REQUIREMENTS - Change every "pose" to "camera" in the listing below and write it out again with everything else unchanged. Leave the pictures out.

BEGIN MATERIAL FOR THE TASK

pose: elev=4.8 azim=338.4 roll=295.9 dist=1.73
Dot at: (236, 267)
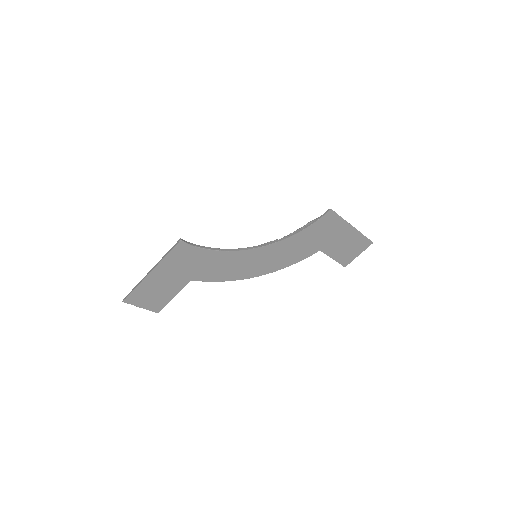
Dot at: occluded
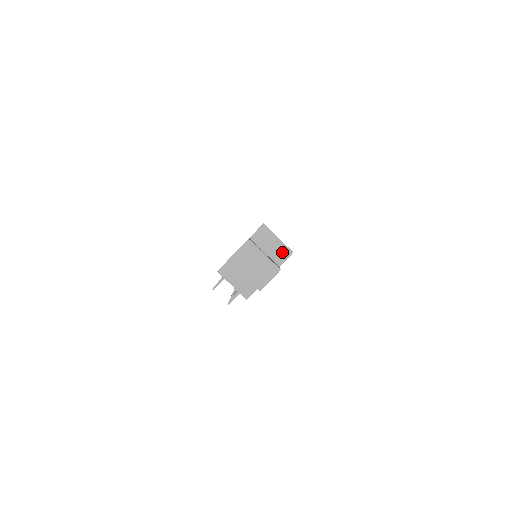
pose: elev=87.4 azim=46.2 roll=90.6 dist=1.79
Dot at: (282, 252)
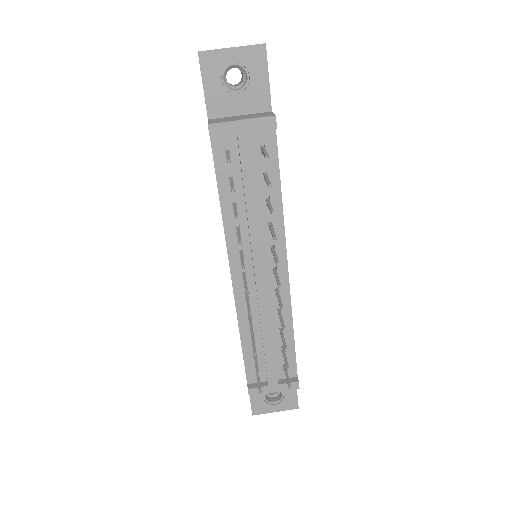
Dot at: occluded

END MATERIAL FOR THE TASK

TASK RESPONSE -
camera: elev=4.8 azim=338.4 roll=295.9 dist=1.73
Dot at: (236, 267)
Dot at: occluded
camera: elev=87.4 azim=46.2 roll=90.6 dist=1.79
Dot at: (282, 252)
Dot at: occluded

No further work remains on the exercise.